___ SUPPLIED DATA ___

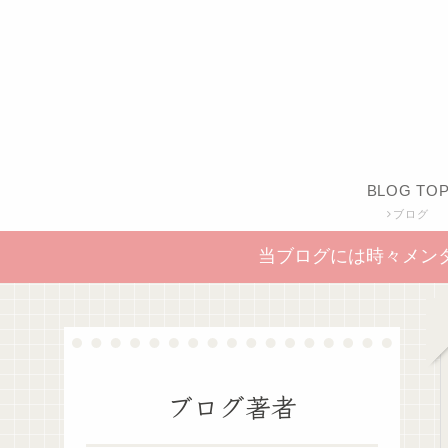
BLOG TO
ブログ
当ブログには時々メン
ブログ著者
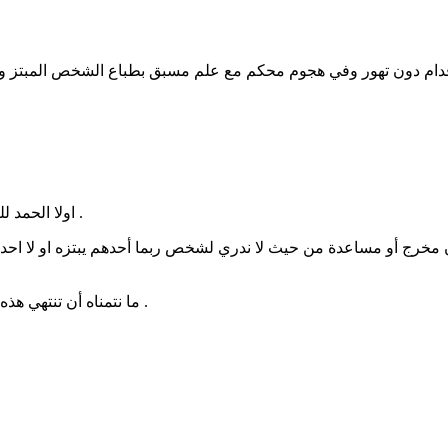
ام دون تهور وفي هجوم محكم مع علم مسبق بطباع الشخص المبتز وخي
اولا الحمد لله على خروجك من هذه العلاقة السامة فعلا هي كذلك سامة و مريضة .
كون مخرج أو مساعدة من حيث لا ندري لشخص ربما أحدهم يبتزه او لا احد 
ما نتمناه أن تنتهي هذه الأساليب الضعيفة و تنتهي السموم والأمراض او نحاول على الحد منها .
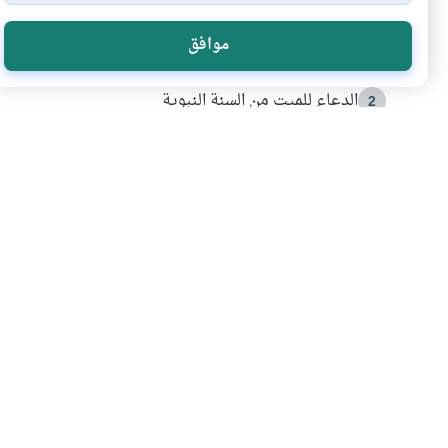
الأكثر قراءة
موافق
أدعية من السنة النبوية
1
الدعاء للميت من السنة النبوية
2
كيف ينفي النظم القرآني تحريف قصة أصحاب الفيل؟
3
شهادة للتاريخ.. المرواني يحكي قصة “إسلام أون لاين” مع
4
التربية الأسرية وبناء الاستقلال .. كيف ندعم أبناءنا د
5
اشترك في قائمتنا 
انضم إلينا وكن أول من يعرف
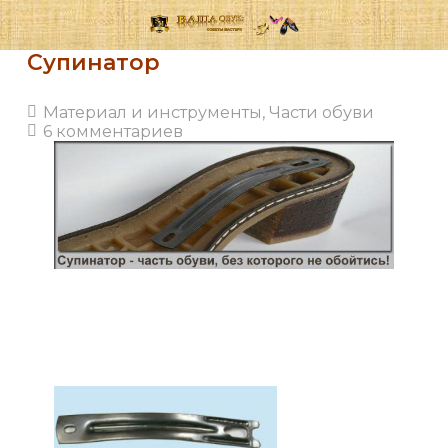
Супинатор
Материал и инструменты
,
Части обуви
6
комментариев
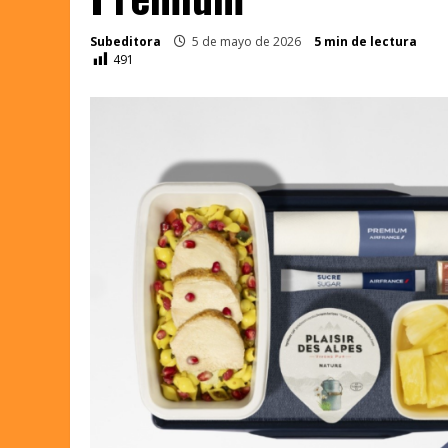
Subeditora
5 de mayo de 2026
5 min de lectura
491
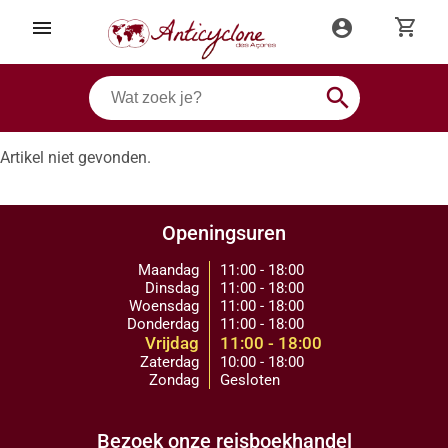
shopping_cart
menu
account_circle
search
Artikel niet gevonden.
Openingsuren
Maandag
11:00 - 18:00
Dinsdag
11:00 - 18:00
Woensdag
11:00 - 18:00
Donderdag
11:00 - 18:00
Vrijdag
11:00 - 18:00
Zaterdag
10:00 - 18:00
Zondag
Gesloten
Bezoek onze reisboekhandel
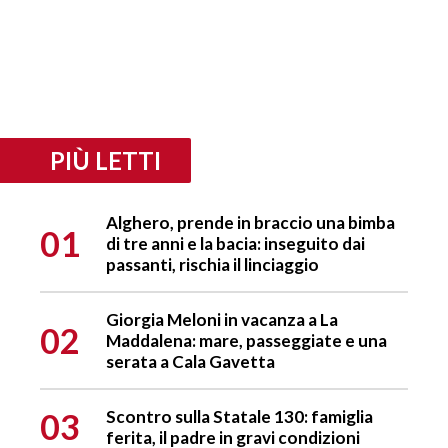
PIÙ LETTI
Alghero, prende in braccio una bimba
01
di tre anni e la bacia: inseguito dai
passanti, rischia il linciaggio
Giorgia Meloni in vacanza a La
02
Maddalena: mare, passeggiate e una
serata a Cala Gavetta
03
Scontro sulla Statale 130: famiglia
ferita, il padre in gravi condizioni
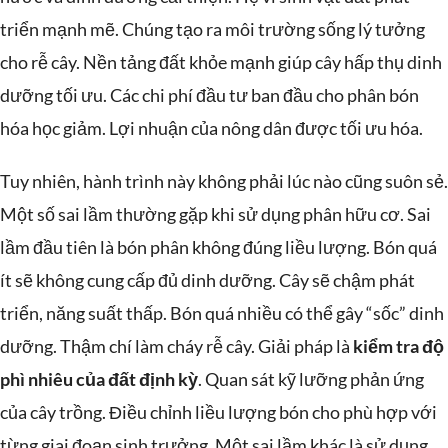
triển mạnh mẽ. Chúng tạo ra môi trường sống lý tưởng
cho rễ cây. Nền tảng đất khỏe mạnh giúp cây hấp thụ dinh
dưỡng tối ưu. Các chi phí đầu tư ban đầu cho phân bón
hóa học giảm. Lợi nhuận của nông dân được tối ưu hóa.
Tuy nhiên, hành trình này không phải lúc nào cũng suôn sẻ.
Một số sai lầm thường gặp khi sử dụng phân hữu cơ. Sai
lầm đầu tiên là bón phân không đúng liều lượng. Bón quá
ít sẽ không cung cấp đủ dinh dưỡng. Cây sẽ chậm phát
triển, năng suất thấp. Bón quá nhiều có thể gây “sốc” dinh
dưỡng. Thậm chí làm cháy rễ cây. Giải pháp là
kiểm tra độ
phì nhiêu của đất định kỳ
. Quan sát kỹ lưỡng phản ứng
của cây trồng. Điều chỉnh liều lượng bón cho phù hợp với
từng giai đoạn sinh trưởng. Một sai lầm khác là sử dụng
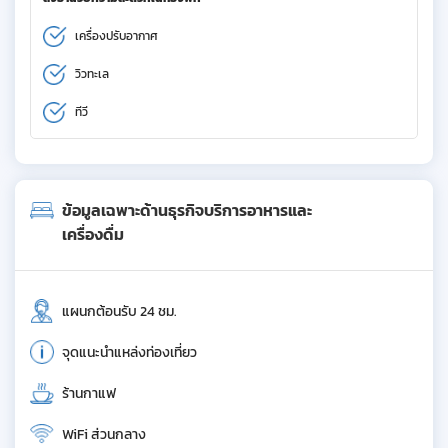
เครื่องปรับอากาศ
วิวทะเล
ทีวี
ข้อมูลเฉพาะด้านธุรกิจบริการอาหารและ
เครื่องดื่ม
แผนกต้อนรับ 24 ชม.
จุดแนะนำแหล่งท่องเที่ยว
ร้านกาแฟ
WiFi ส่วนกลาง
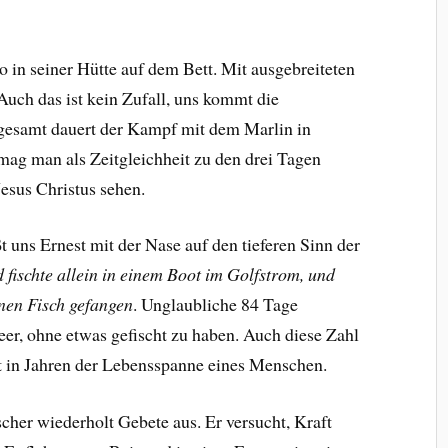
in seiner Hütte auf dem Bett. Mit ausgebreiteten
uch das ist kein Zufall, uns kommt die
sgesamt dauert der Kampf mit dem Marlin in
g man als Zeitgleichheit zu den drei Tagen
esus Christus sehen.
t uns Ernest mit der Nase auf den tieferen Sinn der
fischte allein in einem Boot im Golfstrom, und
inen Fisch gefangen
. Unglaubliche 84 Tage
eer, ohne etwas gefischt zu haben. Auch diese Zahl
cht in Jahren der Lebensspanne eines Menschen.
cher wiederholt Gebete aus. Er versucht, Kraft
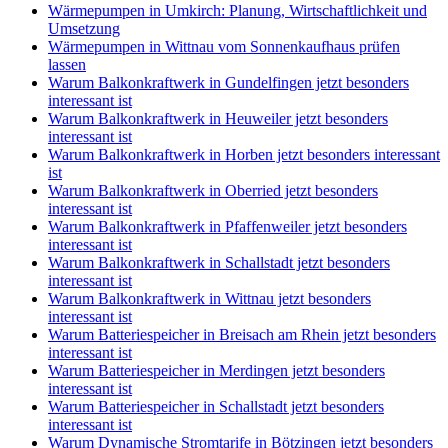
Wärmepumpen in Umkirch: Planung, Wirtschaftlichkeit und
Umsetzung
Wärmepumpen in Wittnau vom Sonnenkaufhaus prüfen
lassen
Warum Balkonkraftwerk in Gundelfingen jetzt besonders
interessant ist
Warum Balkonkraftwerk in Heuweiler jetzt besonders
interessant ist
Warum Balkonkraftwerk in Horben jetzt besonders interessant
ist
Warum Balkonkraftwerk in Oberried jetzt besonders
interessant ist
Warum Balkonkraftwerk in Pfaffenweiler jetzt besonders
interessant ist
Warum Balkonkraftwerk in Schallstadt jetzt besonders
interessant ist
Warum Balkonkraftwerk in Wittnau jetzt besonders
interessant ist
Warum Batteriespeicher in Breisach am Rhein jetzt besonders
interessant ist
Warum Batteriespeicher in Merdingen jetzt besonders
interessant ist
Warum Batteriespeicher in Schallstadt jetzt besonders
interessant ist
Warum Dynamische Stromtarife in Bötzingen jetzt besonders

___

=== TASK ITEM ===
Give back exactly the lines from the one with "Warum Batteriespeicher in Breisach" through the final line of the material, both ends included, and no others.

=== WRITTEN RESPONSE ===
Warum Batteriespeicher in Breisach am Rhein jetzt besonders
interessant ist
Warum Batteriespeicher in Merdingen jetzt besonders
interessant ist
Warum Batteriespeicher in Schallstadt jetzt besonders
interessant ist
Warum Dynamische Stromtarife in Bötzingen jetzt besonders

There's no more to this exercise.